5 Reviews at 99% vs. 1000 Reviews at 90%: Which Seller is Better?

5 Reviews at 99% vs. 1000 Reviews at 90%: Which Seller is Better?

Motivation

Given the following reviews in Amazon, which seller is more likely to be a good seller?

Seller Number of Reviews % of 5-star Reviews
A 5 99%
B 100 95%
C 1000 90%

This exploration was originally motivated by a practical question from my manager: how should we evaluate the risk profile of a borrower or seller? Specifically, if we have just a few records of a borrower defaulting, how confident can we be that this borrower represents a high risk?

To answer this question, we need to estimate the probability distribution of the probability (% of 5-star reviews or probability of default).

Intuition

The intuition here is that the more reviews a seller has, the more trustworthy their percentage of 5-star reviews becomes. Sometimes, 1000 reviews with 90% 5-star ratings is more reliable than 5 reviews with 99% 5-star ratings. From a Bayesian perspective, each review serves as a data point that updates our belief about the true probability of receiving a 5-star review.

--- --- ---

Work task:
Repeat the seller review text word for word from "To answer this" to "a 5-star review.".

--- --- ---

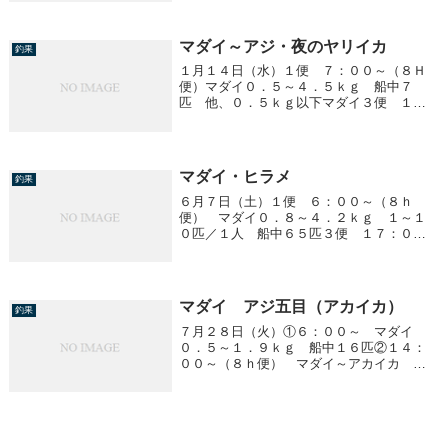
マダイ～アジ・夜のヤリイカ
釣果
１月１４日（水）１便 ７：００～（８Ｈ
便）マダイ０．５～４．５ｋｇ 船中７
匹 他、０．５ｋｇ以下マダイ３便 １
５：００～ アジ～夜のヤリイカアジは釣
れませんでした。ヤリイカ 胴１５～２５
ｃｍ ０～１１杯／１人
マダイ・ヒラメ
釣果
６月７日（土）１便 ６：００～（８ｈ
便） マダイ０．８～４．２ｋｇ １～１
０匹／１人 船中６５匹３便 １７：００
～ ヒラメ１．０～３．１ｋｇ 船中５匹
４便 ２３：００～ ヒラメ１．０～２．
６ｋｇ 船中４匹マダイ ５．４ｋｇ １
匹
マダイ アジ五目（アカイカ）
釣果
７月２８日（火）①６：００～ マダイ
０．５～１．９ｋｇ 船中１６匹②１４：
００～（８ｈ便） マダイ～アカイカ マ
ダイ ０．５～３．３ｋｇ 船中７匹 ア
カイカ １８～４０ｃｍ １２～６８杯／
１人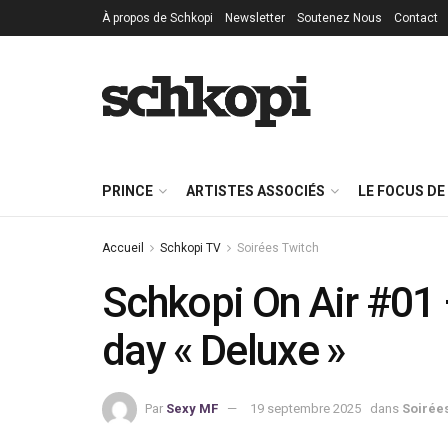
À propos de Schkopi
Newsletter
Soutenez Nous
Contact
PRINCE
ARTISTES ASSOCIÉS
LE FOCUS DE
Accueil
Schkopi TV
Soirées Twitch
Schkopi On Air #01 
day « Deluxe »
Par
Sexy MF
19 septembre 2025
dans
Soirée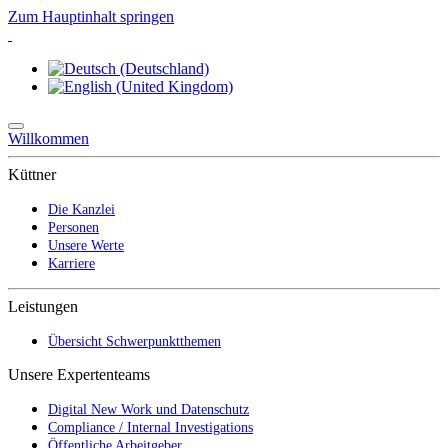
Zum Hauptinhalt springen
Willkommen
Küttner
Die Kanzlei
Personen
Unsere Werte
Karriere
Leistungen
Übersicht Schwerpunktthemen
Unsere Expertenteams
Digital New Work und Datenschutz
Compliance / Internal Investigations
Öffentliche Arbeitgeber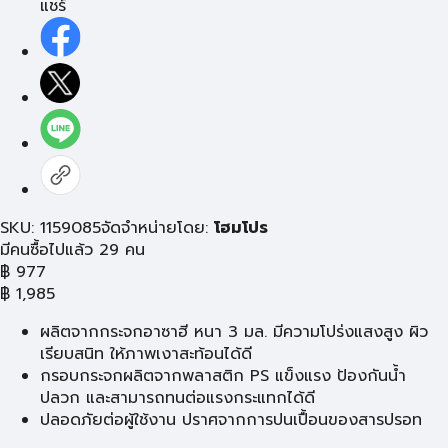
แชร์
SKU: 1159085
จัดจำหน่ายโดย:
โฮมโปร
มีคนซื้อไปแล้ว 29 คน
฿
977
฿
1,985
ผลิตจากกระจกอาซาฮี หนา 3 มล. มีความโปร่งแสงสูง ผิว
เรียบสนิท ให้ภาพเงาสะท้อนได้ดี
กรอบกระจกผลิตจากพลาสติก PS แข็งแรง ป้องกันน้ำ
ปลวก และสามารถทนต่อแรงกระแทกได้ดี
ปลอดภัยต่อผู้ใช้งาน ปราศจากการปนเปื้อนของสารปรอท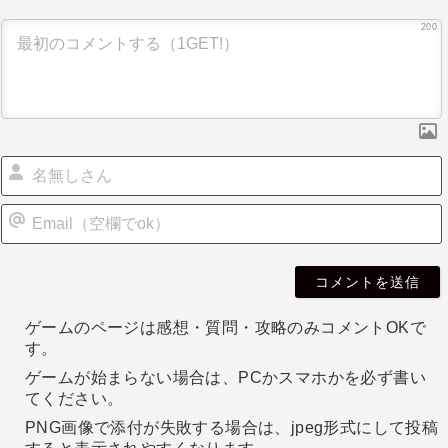
ゲ
200
ー
シ
ョ
ン
i
l
ゲームのページは感想・質問・攻略のみコメントOKで
す。
ゲームが始まらない場合は、PCかスマホかを必ず書い
てください。
PNG画像で添付が失敗する場合は、jpeg形式にして投稿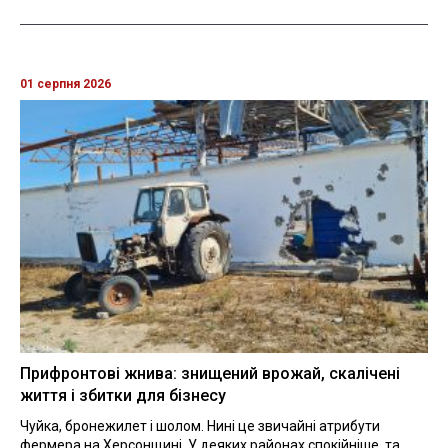
01 серпня 2026
Прифронтові жнива: знищений врожай, скалічені
життя і збитки для бізнесу
Чуйка, бронежилет і шолом. Нині це звичайні атрибути
фермера на Херсонщині. У деяких районах спокійніше, та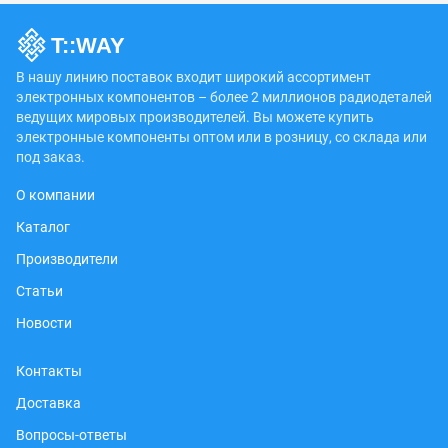
В нашу линию поставок входит широкий ассортимент
электронных компонентов – более 2 миллионов радиодеталей
ведущих мировых производителей. Вы можете купить
электронные компоненты оптом или в розницу, со склада или
под заказ.
О компании
Каталог
Производители
Статьи
Новости
Контакты
Доставка
Вопросы-ответы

--- --- ---

Answer to this problem:
To answer this question, we need to estimate the probability distribution of the probability (% of 5-star reviews or probability of default).

Intuition

The intuition here is that the more reviews a seller has, the more trustworthy their percentage of 5-star reviews becomes. Sometimes, 1000 reviews with 90% 5-star ratings is more reliable than 5 reviews with 99% 5-star ratings. From a Bayesian perspective, each review serves as a data point that updates our belief about the true probability of receiving a 5-star review.